# New Audi A3 Interior Photos Released as Part of CES 2012 News



## [email protected] (Apr 9, 2004)

Audi will display at the Consumer Electronics Show for the second time in its history when CES 2012 opens its doors today. Assuredly there'll be plenty of interesting news from Audi, particularly in the fields of electronics and infotainment. And though cars like the Audi urban concept will be on the stand, we're guessing an interior display showing the next generation of Audi connect may be a bigger star. In addition to revealing where Ingolstadt will be headed with its MMI user interface, the display also reveals the interior of the next-generation Audi A3.










Until now, the new Audi A3 had only been seen in spy photos and brief glimpses via this method. Audi also showed, though didn't officially confirm, the A3's MMI interface without the full interior details when it announced its partnership with NVIDIA in the use of their Tegra 2 chip at CES 2011.

More details will be forthcoming later today. For now, enjoy the photos via our gallery linked below.

* PHOTO GALLERY: Next-Generation Audi A3 Interior *


----------



## Travis Grundke (May 26, 1999)

...and, if you look at the photo gallery there is a shot of the MMI screen with what clearly is the next generation A3, fully rendered.


----------



## Eurofan4eva (Aug 21, 2002)

Where do the audio CD's go? Or is the new A3 going digital only?


----------



## brookside (Jan 11, 2012)

Huge upgrade here for the A3. Aside from all the electronic goodies the cockpit looks upscale and ergonomic.
I'd like to see what kind of seating surfaces will be offered this time around. 
But yes- very cool....not futurama or retro. In the present with an overall design that looks like it will age well.


----------



## [email protected] (Apr 9, 2004)

brookside;bt1480 said:


> Huge upgrade here for the A3. Aside from all the electronic goodies the cockpit looks upscale and ergonomic.
> I'd like to see what kind of seating surfaces will be offered this time around.
> But yes- very cool....not futurama or retro. In the present with an overall design that looks like it will age well.


Check out the CES gallery. We got shots of the seating as well. We'll be adding more photos in here by Monday including some more seating shots but for now you can find several in the Event Photos folder.

http://www.fourtitude.com/gallery/gallery2.php?mode=album&album=/Events/CES/2012


----------



## brookside (Jan 11, 2012)

Thanks George- I hit the link and found you've posted a 3/4 shot of the 3 door Fastback from the pop-up screen. It's good enuff resolution that a compare and contrast could be done with the A3 Concept? 
Thanks for the link. Much appreciated.


----------



## Travis Grundke (May 26, 1999)

Very much in line with what people should realistically be expecting.
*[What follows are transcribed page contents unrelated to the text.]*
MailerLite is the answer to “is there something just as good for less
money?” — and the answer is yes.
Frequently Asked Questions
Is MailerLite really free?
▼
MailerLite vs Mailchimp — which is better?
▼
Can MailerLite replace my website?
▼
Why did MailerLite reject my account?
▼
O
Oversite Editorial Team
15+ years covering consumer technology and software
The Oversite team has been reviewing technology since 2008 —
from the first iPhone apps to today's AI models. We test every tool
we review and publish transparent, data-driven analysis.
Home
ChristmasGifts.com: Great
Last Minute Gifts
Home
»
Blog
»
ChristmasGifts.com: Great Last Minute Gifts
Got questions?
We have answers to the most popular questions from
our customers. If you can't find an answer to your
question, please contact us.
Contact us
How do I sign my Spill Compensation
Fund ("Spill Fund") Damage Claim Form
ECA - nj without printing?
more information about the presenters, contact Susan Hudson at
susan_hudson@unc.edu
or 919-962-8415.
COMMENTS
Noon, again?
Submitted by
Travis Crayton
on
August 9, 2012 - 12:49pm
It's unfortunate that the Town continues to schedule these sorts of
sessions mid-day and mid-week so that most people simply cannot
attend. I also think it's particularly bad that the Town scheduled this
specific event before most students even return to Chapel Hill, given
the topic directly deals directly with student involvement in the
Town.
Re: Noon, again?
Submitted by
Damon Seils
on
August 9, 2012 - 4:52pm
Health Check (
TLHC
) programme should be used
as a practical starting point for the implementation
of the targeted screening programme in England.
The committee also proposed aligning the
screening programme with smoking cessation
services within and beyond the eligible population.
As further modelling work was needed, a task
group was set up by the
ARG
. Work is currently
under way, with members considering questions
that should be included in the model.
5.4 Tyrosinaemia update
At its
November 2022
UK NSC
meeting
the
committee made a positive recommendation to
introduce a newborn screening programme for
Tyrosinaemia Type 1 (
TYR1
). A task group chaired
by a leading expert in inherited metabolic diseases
The new interior design language of the A6/7/8 has translated nicely down to the A3s size and price point based on these photos. 
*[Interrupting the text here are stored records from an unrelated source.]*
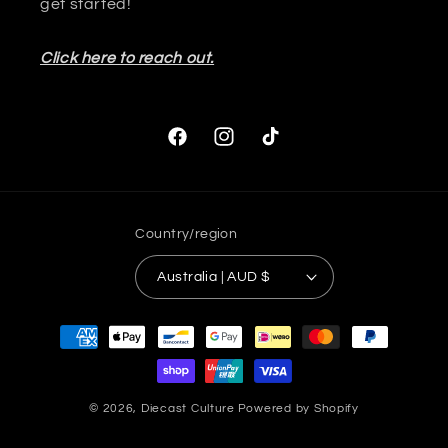
get started!
Click here to reach out.
Facebook
Instagram
TikTok
Country/region
Australia | AUD $
Payment
methods
© 2026,
Diecast Culture
Powered by Shopify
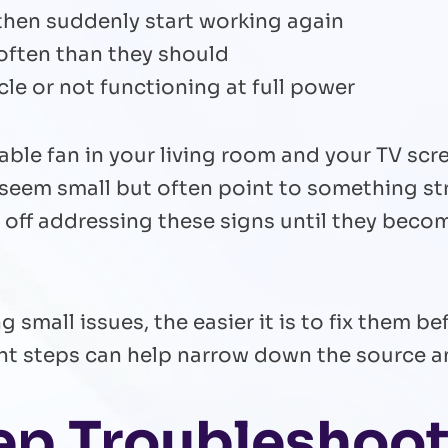
then suddenly start working again
 often than they should
le or not functioning at full power
able fan in your living room and your TV scree
 seem small but often point to something str
ff addressing these signs until they becom
g small issues, the easier it is to fix them 
ight steps can help narrow down the source 
ep Troubleshoot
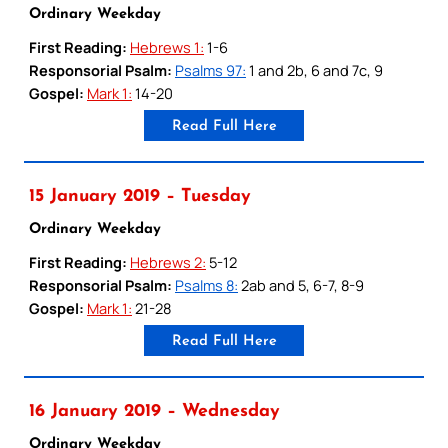
Ordinary Weekday
First Reading:
Hebrews 1:
1-6
Responsorial Psalm:
Psalms 97:
1 and 2b, 6 and 7c, 9
Gospel:
Mark 1:
14-20
Read Full Here
15 January 2019 – Tuesday
Ordinary Weekday
First Reading:
Hebrews 2:
5-12
Responsorial Psalm:
Psalms 8:
2ab and 5, 6-7, 8-9
Gospel:
Mark 1:
21-28
Read Full Here
16 January 2019 – Wednesday
Ordinary Weekday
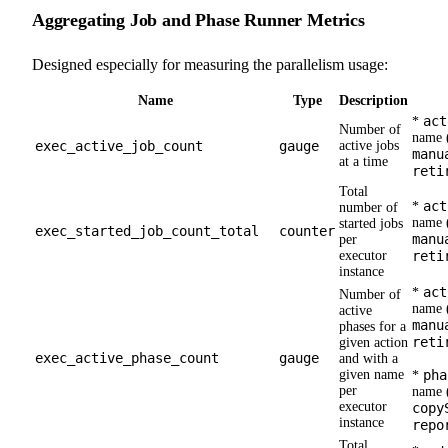
Aggregating Job and Phase Runner Metrics
Designed especially for measuring the parallelism usage:
Name
Type
Description
act
*
Number of
name (
exec_active_job_count
gauge
active jobs
manu
at a time
reti
Total
act
*
number of
name (
started jobs
exec_started_job_count_total
counter
manu
per
executor
reti
instance
act
*
Number of
name (
active
manu
phases for a
reti
given action
exec_active_phase_count
gauge
and with a
given name
pha
*
per
name (
executor
copy
instance
repo
Total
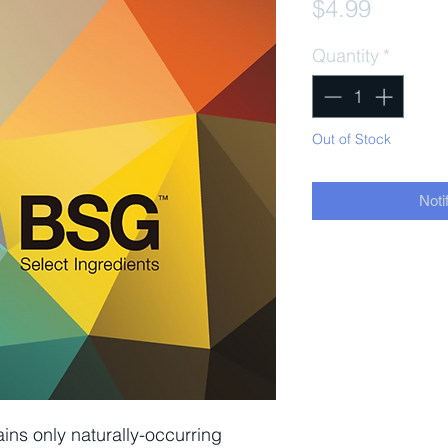
Price
$4.99
Quantity
*
Out of Stock
Noti
ins only naturally-occurring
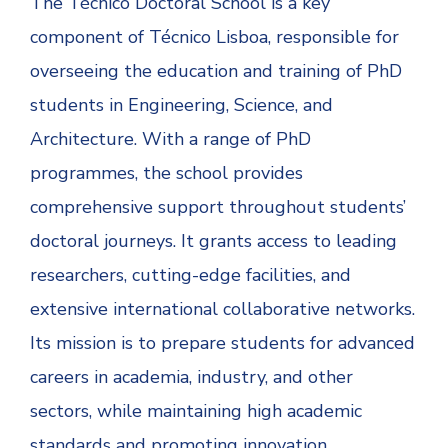
The Técnico Doctoral School is a key
component of Técnico Lisboa, responsible for
overseeing the education and training of PhD
students in Engineering, Science, and
Architecture. With a range of PhD
programmes, the school provides
comprehensive support throughout students’
doctoral journeys. It grants access to leading
researchers, cutting-edge facilities, and
extensive international collaborative networks.
Its mission is to prepare students for advanced
careers in academia, industry, and other
sectors, while maintaining high academic
standards and promoting innovation.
It makes the present A4/S5/Q5/Q7 interiors look positively dated by comparison.

As I've said before, my biggest complaints on the current A3 Sportback is that the seats are very poor (too narrow, not enough proper support), the front cockpit could stand to be slightly wider to accomodate for the center tunnel, road noise is above-average for this class (though not bad) and there is no 2.0T + quattro + manual transmission. 

I really hope that the MQB models improve on the above and I hope that AoA includes the quattro+manual packaging for us as well. I can even overlook the loss of the Sportback if we get the rest of the list cleaned up. ;-)


----------